**Objective:** Rewrite all of the items below, putting "Copy out" wherever "Transcribe" appears and keeping every other character as it stands.

##########

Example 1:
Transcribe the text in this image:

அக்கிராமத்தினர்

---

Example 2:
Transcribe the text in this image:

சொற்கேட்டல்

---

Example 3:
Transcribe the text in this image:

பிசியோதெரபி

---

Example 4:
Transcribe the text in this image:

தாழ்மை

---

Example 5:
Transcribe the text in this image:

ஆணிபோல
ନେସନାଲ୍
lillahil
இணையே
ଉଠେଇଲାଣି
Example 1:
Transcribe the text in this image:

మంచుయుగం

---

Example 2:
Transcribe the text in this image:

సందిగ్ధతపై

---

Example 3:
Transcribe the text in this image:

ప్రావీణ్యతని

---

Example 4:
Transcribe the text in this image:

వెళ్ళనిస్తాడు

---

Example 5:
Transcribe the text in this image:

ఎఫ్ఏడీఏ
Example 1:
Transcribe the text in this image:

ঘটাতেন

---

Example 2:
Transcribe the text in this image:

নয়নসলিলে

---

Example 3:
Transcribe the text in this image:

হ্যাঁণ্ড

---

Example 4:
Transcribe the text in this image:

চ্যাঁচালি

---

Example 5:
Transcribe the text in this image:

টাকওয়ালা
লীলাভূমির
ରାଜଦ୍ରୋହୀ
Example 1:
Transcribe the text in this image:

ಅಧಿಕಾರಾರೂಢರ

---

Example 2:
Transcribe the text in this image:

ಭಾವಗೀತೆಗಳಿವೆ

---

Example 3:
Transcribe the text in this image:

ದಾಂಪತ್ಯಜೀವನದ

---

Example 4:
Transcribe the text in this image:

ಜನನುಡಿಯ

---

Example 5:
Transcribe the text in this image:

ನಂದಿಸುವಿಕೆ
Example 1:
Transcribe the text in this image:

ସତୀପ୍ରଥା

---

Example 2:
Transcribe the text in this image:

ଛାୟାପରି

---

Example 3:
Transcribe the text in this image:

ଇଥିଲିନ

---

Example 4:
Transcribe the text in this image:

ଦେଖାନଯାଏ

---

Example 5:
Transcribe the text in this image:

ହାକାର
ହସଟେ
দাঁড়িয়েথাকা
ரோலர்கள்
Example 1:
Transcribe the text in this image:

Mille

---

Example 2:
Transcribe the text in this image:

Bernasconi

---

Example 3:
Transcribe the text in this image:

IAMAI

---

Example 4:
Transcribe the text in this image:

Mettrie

##########

**Final result:**
Example 1:
Copy out the text in this image:

அக்கிராமத்தினர்

---

Example 2:
Copy out the text in this image:

சொற்கேட்டல்

---

Example 3:
Copy out the text in this image:

பிசியோதெரபி

---

Example 4:
Copy out the text in this image:

தாழ்மை

---

Example 5:
Copy out the text in this image:

ஆணிபோல
ନେସନାଲ୍
lillahil
இணையே
ଉଠେଇଲାଣି
Example 1:
Copy out the text in this image:

మంచుయుగం

---

Example 2:
Copy out the text in this image:

సందిగ్ధతపై

---

Example 3:
Copy out the text in this image:

ప్రావీణ్యతని

---

Example 4:
Copy out the text in this image:

వెళ్ళనిస్తాడు

---

Example 5:
Copy out the text in this image:

ఎఫ్ఏడీఏ
Example 1:
Copy out the text in this image:

ঘটাতেন

---

Example 2:
Copy out the text in this image:

নয়নসলিলে

---

Example 3:
Copy out the text in this image:

হ্যাঁণ্ড

---

Example 4:
Copy out the text in this image:

চ্যাঁচালি

---

Example 5:
Copy out the text in this image:

টাকওয়ালা
লীলাভূমির
ରାଜଦ୍ରୋହୀ
Example 1:
Copy out the text in this image:

ಅಧಿಕಾರಾರೂಢರ

---

Example 2:
Copy out the text in this image:

ಭಾವಗೀತೆಗಳಿವೆ

---

Example 3:
Copy out the text in this image:

ದಾಂಪತ್ಯಜೀವನದ

---

Example 4:
Copy out the text in this image:

ಜನನುಡಿಯ

---

Example 5:
Copy out the text in this image:

ನಂದಿಸುವಿಕೆ
Example 1:
Copy out the text in this image:

ସତୀପ୍ରଥା

---

Example 2:
Copy out the text in this image:

ଛାୟାପରି

---

Example 3:
Copy out the text in this image:

ଇଥିଲିନ

---

Example 4:
Copy out the text in this image:

ଦେଖାନଯାଏ

---

Example 5:
Copy out the text in this image:

ହାକାର
ହସଟେ
দাঁড়িয়েথাকা
ரோலர்கள்
Example 1:
Copy out the text in this image:

Mille

---

Example 2:
Copy out the text in this image:

Bernasconi

---

Example 3:
Copy out the text in this image:

IAMAI

---

Example 4:
Copy out the text in this image:

Mettrie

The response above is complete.